Boyle is the character who embodies this best throughout the film. While sitting with his writing team, trying to think of ideas for the script, he says, “Most men die not only without a testament, but without anyone even noticing.” One of his underlings responds, “Most men aren’t great artists like you are.” Boyle snaps back, “It doesn’t make a difference! Men, artists, animals…plants! We’re all just extras.” Humans are small. Extras in a film which will never get made anyways. In his final scene, just before jumping out of the window, he tells Ballinger, “You say emotions are overrated, but that’s bullshit. Emotions are all we’ve got.”
Passion. The word in its original Greek was pathos, meaning “suffering,” or “feeling, emotion.” In Latin, it means close to the same thing, with some slight variations depending on which time frame and area of Europe we are talking about.
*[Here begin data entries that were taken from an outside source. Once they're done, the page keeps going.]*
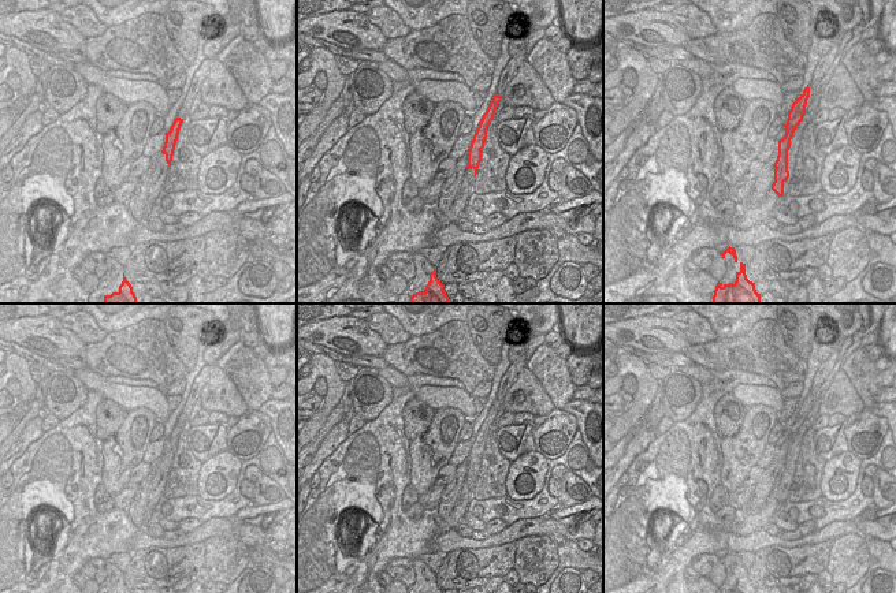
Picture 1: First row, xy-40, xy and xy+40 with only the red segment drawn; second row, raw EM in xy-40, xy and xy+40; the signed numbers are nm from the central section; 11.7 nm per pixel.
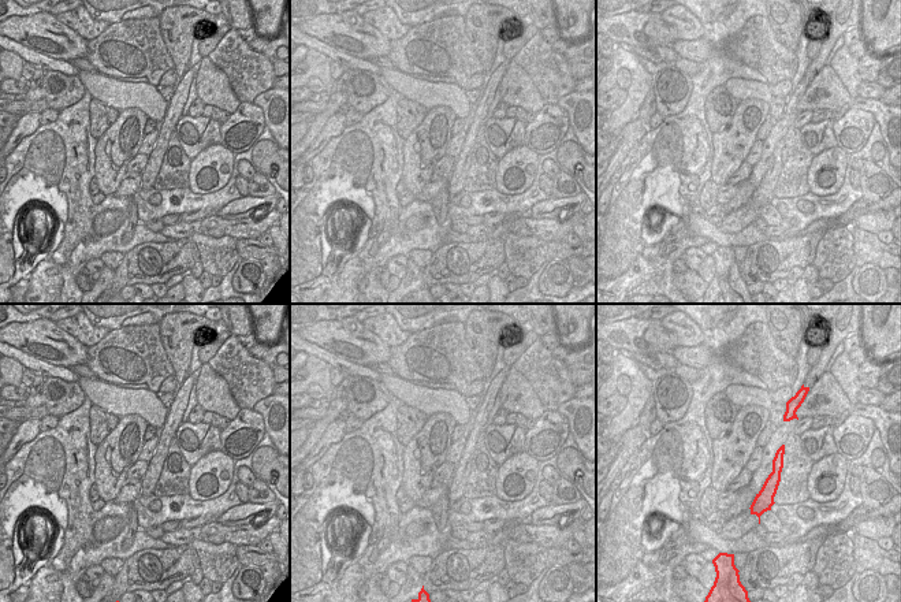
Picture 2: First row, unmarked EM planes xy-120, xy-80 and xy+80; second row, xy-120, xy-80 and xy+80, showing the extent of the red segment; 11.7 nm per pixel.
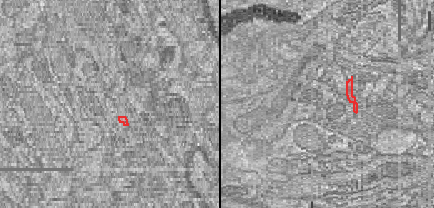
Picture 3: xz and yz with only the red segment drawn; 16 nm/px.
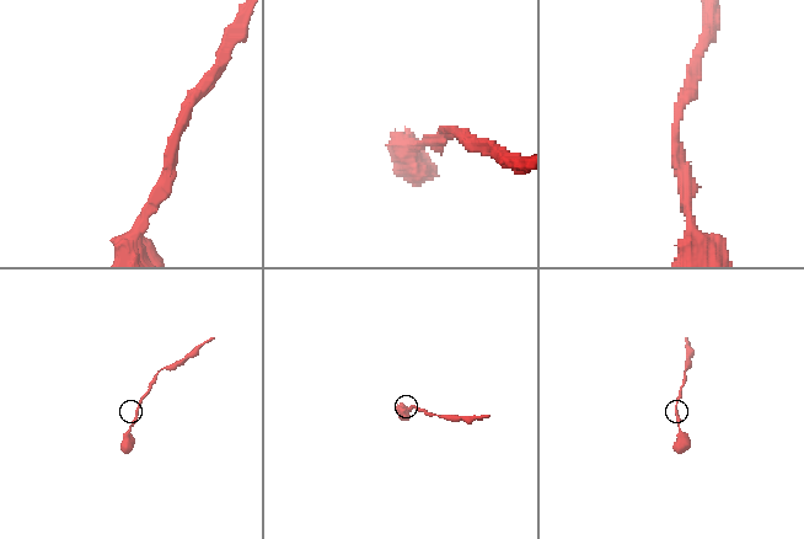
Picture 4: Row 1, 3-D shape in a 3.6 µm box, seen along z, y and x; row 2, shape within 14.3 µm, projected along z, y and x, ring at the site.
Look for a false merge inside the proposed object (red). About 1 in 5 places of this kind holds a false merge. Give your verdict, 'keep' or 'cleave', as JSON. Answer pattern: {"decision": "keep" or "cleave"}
{"decision": "keep"}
The general notion, however, is “that which must be endured.”
One of the early scenes in the film is Ballinger saying no to a request from the Queen to put on a concert, but he never gives a good reason. In the end, Ballinger finally agrees to conduct for the Queen, where we get to hear the Simple Song that we hear about throughout the film. Ballinger wrote it for his wife, who, despite all of his affairs, was his true passionate love. We find out that the reason he was saying no to the concert in the first place was because it was always meant for his wife to sing. She had long ago lost her singing voice, so Ballinger refused to let another woman sing it. There is no better way to end this article, to summarize the passions and losses, than with the lyrics to the song he wrote, in passion, for the love of his life:
“I feel complete
I lose all control
I lose all control
I respond
I feel chills
I wake
I know all those lonely nights
I know all those lonely nights
I know everything
I lose all control
I get a chill
I know all those lonely nights
I die
I hear all that is left to be heard
I wish you would never stop
I’ve got a feeling
I live there
I live for you now
I leave no sense behind
I feel complete
I’ve got a feeling
I wish you’re moving like rain
I’ll be there, I’ll be there
I lose all control
When you whisper my name
When you whisper my name
When you whisper my name, whisper my name
When you whisper my name”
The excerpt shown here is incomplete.